» **Task prompt**
Can you write out the text read from each of the items again, swapping "Inhalt" for "Füllmenge" throughout and changing nothing else? Leave the pictures out of your answer.

» **Records supplied**
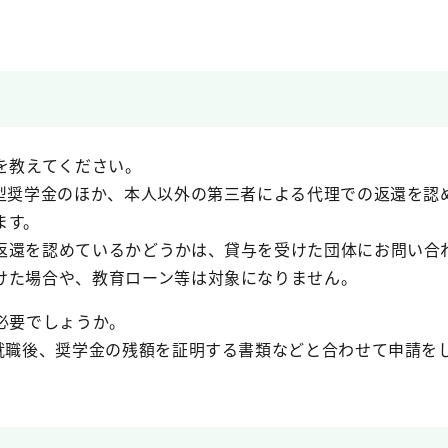
を教えてください。
与型奨学金のほか、本人以外の第三者による代理での返還を認
ます。
還を認めているかどうかは、貸与を受けた団体にお問い合
た場合や、教育ローン等は対象になりません。
必要でしょうか。
。就職後、奨学金の残額を証明する書類などと合わせて申請を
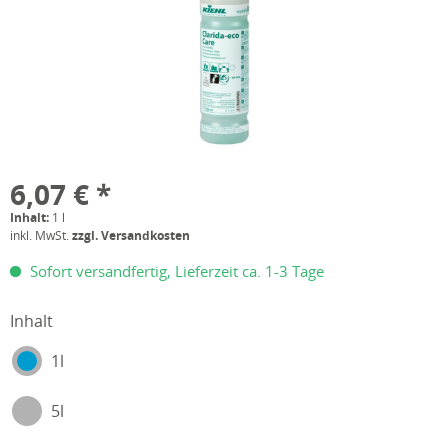
6,07 € *
Inhalt:
1 l
inkl. MwSt.
zzgl. Versandkosten
Sofort versandfertig, Lieferzeit ca. 1-3 Tage
Inhalt
1l
5l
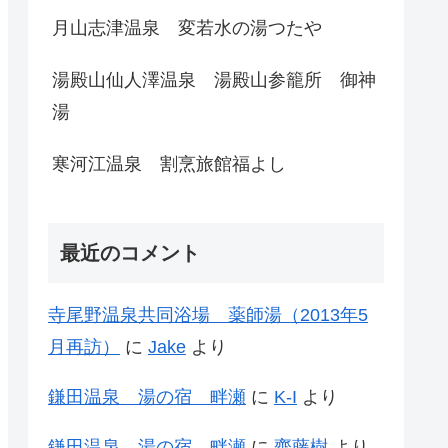
月山志津温泉 変若水の湯つたや
湯殿山仙人澤温泉 湯殿山参籠所 御神
湯
寒河江温泉 割烹旅館福よし
最近のコメント
寺尾野温泉共同浴場 薬師湯（2013年5
月再訪）
に
Jake
より
鎌田温泉 湯の宿 畔瀬
に
K-I
より
鎌田温泉 湯の宿 畔瀬
に
齊藤樹
より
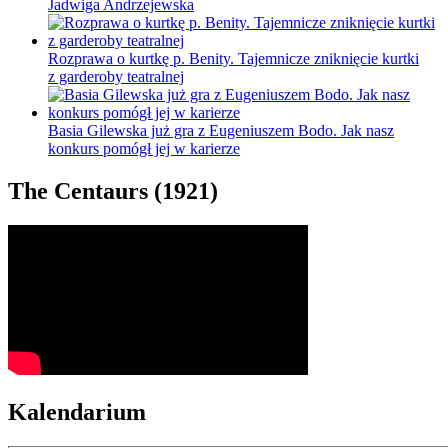
Jadwiga Andrzejewska
Rozprawa o kurtkę p. Benity. Tajemnicze zniknięcie kurtki
z garderoby teatralnej
Basia Gilewska już gra z Eugeniuszem Bodo. Jak nasz
konkurs pomógł jej w karierze
The Centaurs (1921)
Kalendarium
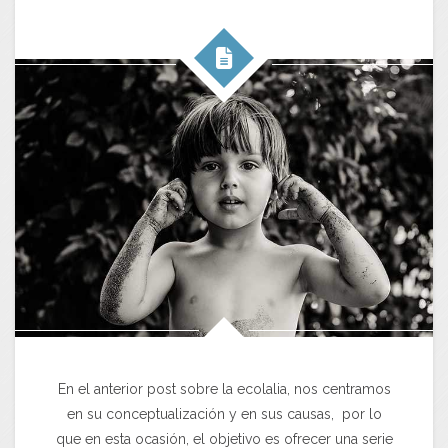
En el anterior post sobre la ecolalia, nos centramos
en su conceptualización y en sus causas, por lo
que en esta ocasión, el objetivo es ofrecer una serie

» **Result for this task**
を教えてください。
与型奨学金のほか、本人以外の第三者による代理での返還を認
ます。
還を認めているかどうかは、貸与を受けた団体にお問い合
た場合や、教育ローン等は対象になりません。
必要でしょうか。
。就職後、奨学金の残額を証明する書類などと合わせて申請を
6,07 € *
Füllmenge:
1 l
inkl. MwSt.
zzgl. Versandkosten
Sofort versandfertig, Lieferzeit ca. 1-3 Tage
Füllmenge
1l
5l
月山志津温泉 変若水の湯つたや
湯殿山仙人澤温泉 湯殿山参籠所 御神
湯
寒河江温泉 割烹旅館福よし
最近のコメント
寺尾野温泉共同浴場 薬師湯（2013年5
月再訪）
に
Jake
より
鎌田温泉 湯の宿 畔瀬
に
K-I
より
鎌田温泉 湯の宿 畔瀬
に
齊藤樹
より
Jadwiga Andrzejewska
Rozprawa o kurtkę p. Benity. Tajemnicze zniknięcie kurtki
z garderoby teatralnej
Basia Gilewska już gra z Eugeniuszem Bodo. Jak nasz
konkurs pomógł jej w karierze
The Centaurs (1921)
Kalendarium
En el anterior post sobre la ecolalia, nos centramos
en su conceptualización y en sus causas, por lo
que en esta ocasión, el objetivo es ofrecer una serie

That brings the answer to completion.